5. A process in accordance with claim 4, wherein said sleeve has a length approximately corresponding to a length of said spark plug tube.

6. A cylinder head of an internal combustion engine, the cylinder head comprising:

a portion defining a plug passage for a cylinder, said plug passage having a first end area facing a combustion chamber of the engine, said plug passage having a second end area open to an outside of the engine, said first and second end areas of said plug passage being directly isolated from each other with respect to thermal expansion, said first and second end areas of said plug passage being spaced from each other by a slot in said portion of the cylinder head to provide isolation between said first and second end areas of said plug passage, said slot having a diameter larger than a diameter of said first and second areas of said plug passage adjacent to said slot; and

a cavity defined by said portion of the cylinder head, said cavity being spaced from said plug passage, said slot extending from said plug passage to said cavity.
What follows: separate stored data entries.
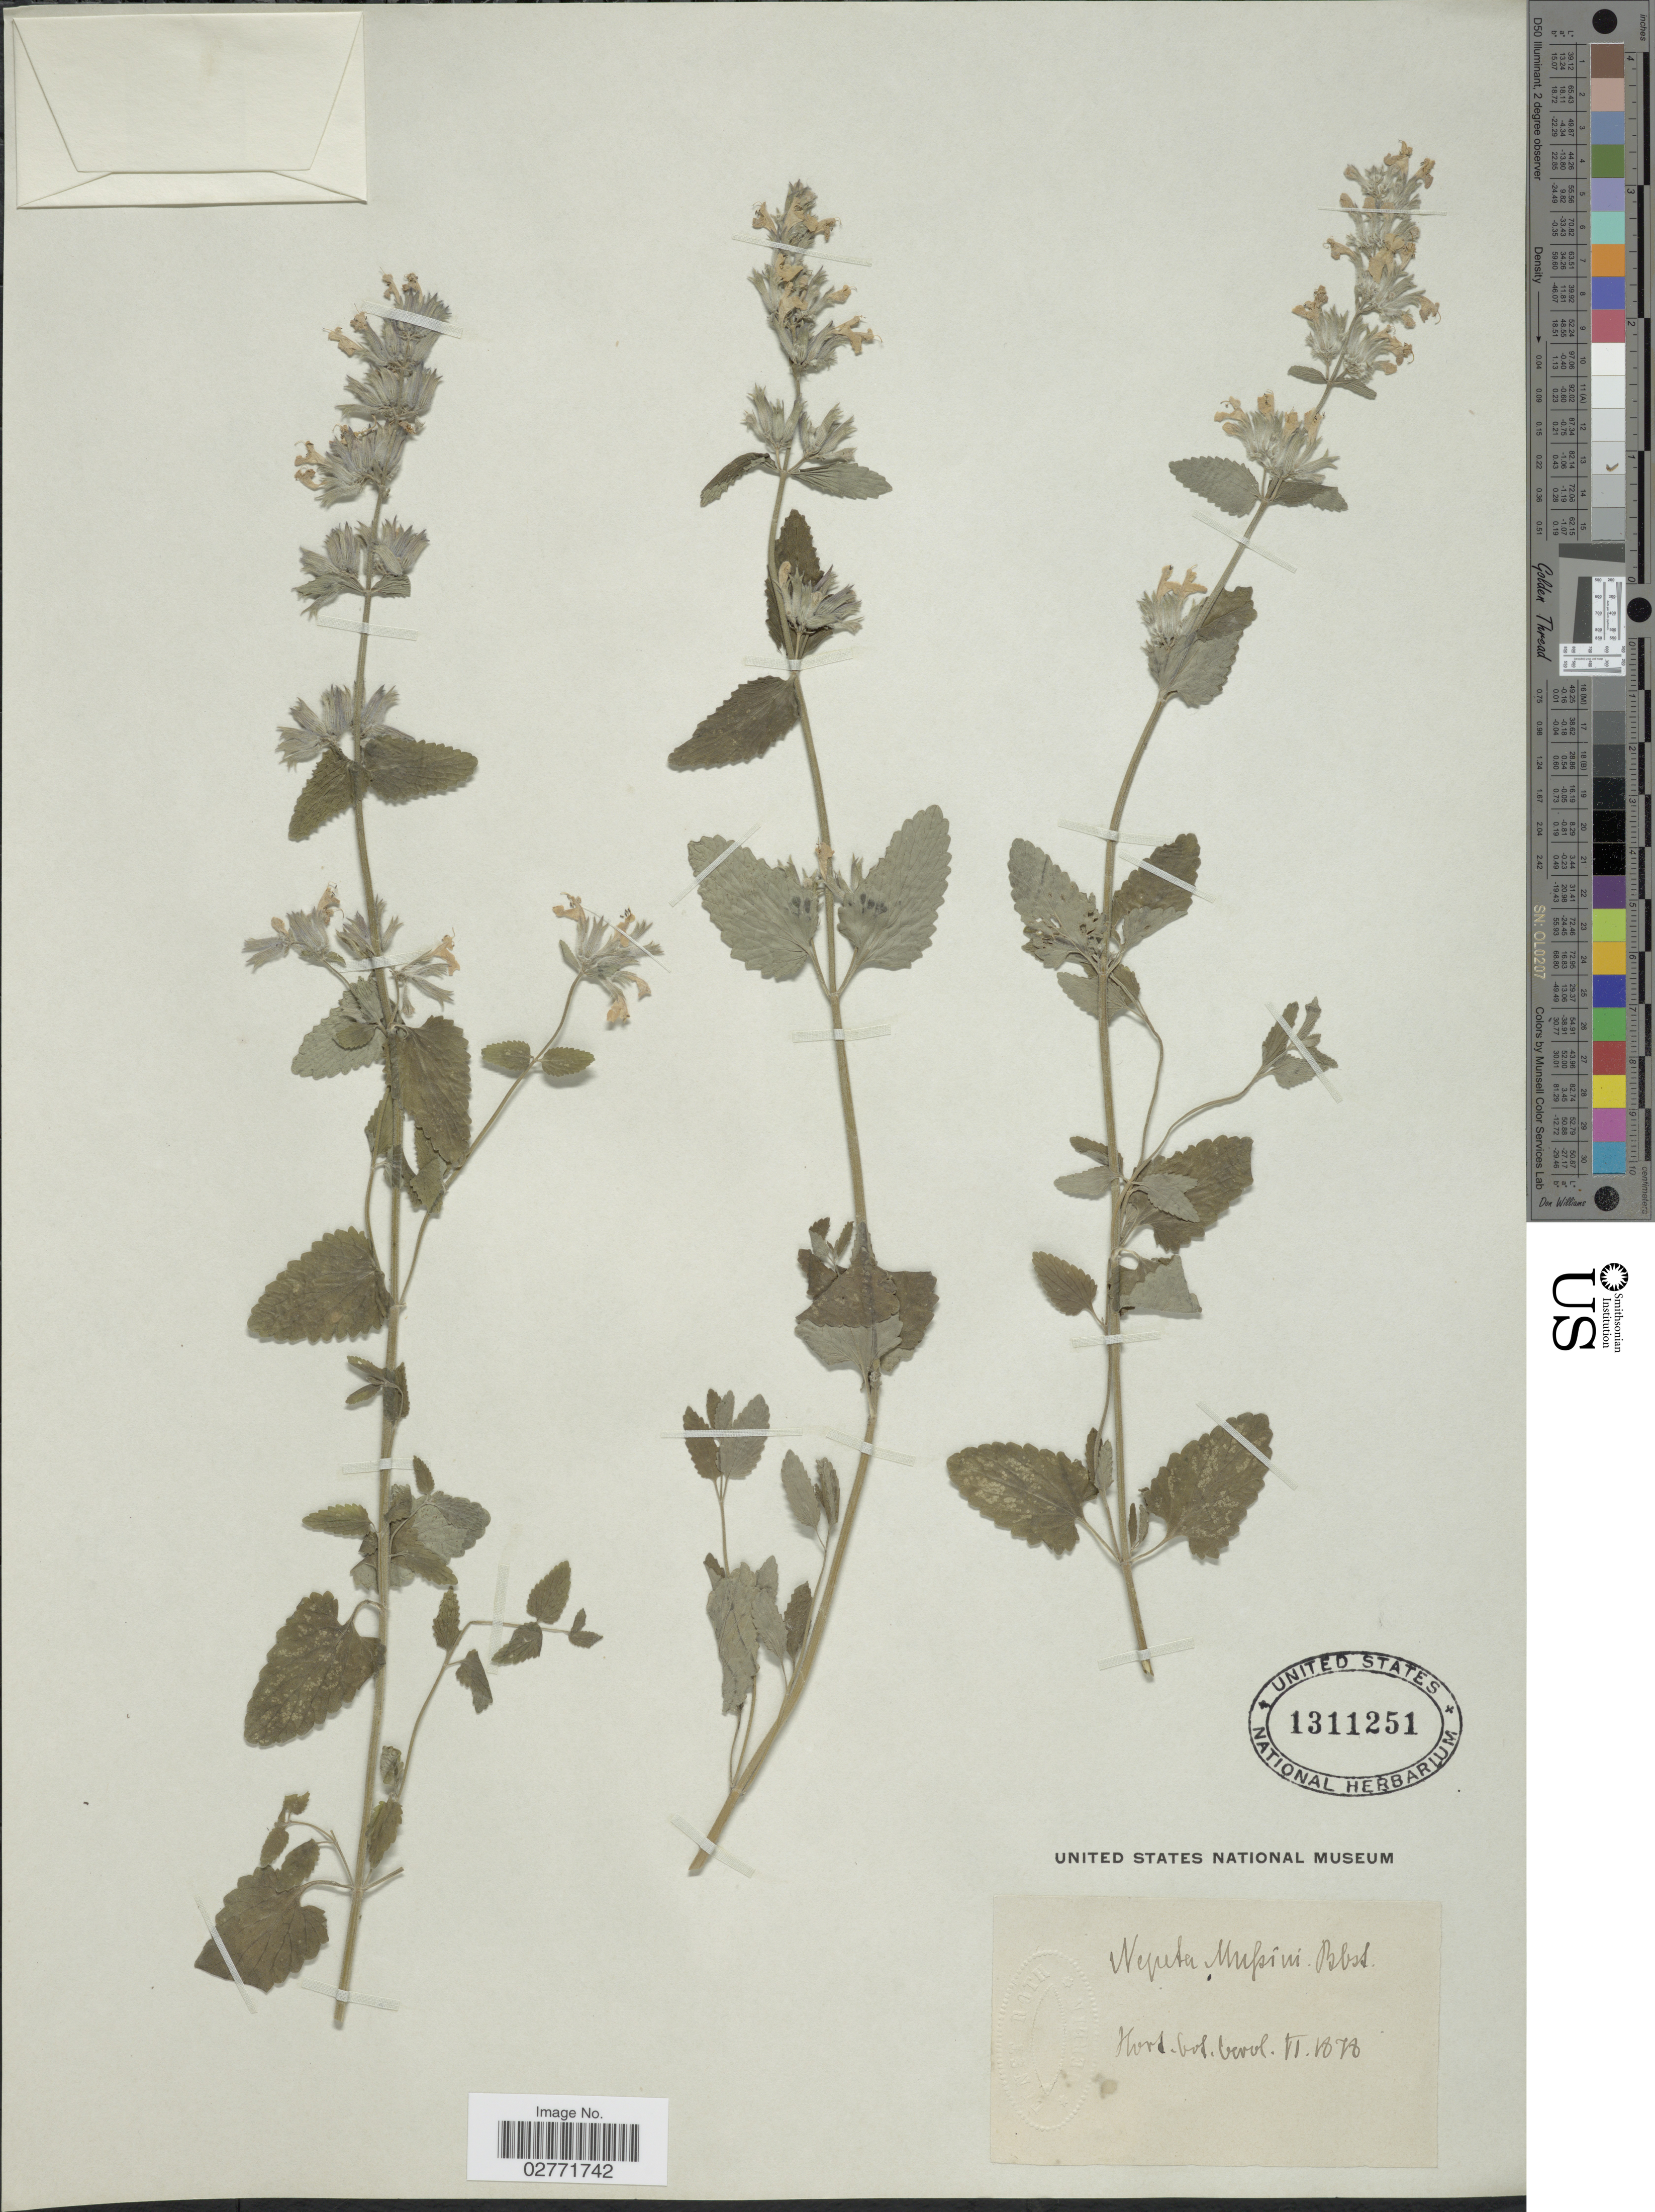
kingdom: Plantae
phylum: Tracheophyta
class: Magnoliopsida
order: Lamiales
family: Lamiaceae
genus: Nepeta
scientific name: Nepeta mussinii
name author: Spreng. ex Henckel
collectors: Hort. Bot. Berol.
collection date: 1878-06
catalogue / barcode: US 1311251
7. A cylinder head in accordance with claim 6, wherein:

said first and second end areas of said plug passage are homogenous with each other through said portion of the cylinder head.

8. A cylinder head in accordance with claim 6, wherein:

said cavity has a volume larger than a volume of said slot.

9. A cylinder head in accordance with claim 6, wherein:

said cavity is part of a passage in the cylinder head.

10. A cylinder head in accordance with claim 9, wherein:

said passage is a cooling passage.

11. A cylinder head in accordance with claim 6, wherein:

said slot extends at substantially right angles to a longitudinal direction of said plug passage.

12. A cylinder head in accordance with claim 6, wherein:

said cavity extends around and is spaced from said plug passage, said portion of the cylinder head being integral and substantially homogeneous and said first and second end areas of said plug passage being directly isolated from each other by a slot extending completely around said plug passage portion of the cylinder head and extending between said plug passage and said cavity.

13. A cylinder head in accordance with claim 6, further comprising:

a sleeve arranged in said plug passage;

an elastic sealant arranged between said first and second areas of said plug passage and said sleeve.

14. A cylinder head in accordance with claim 13, wherein:

said sleeve has a length approximately corresponding to said plug passage.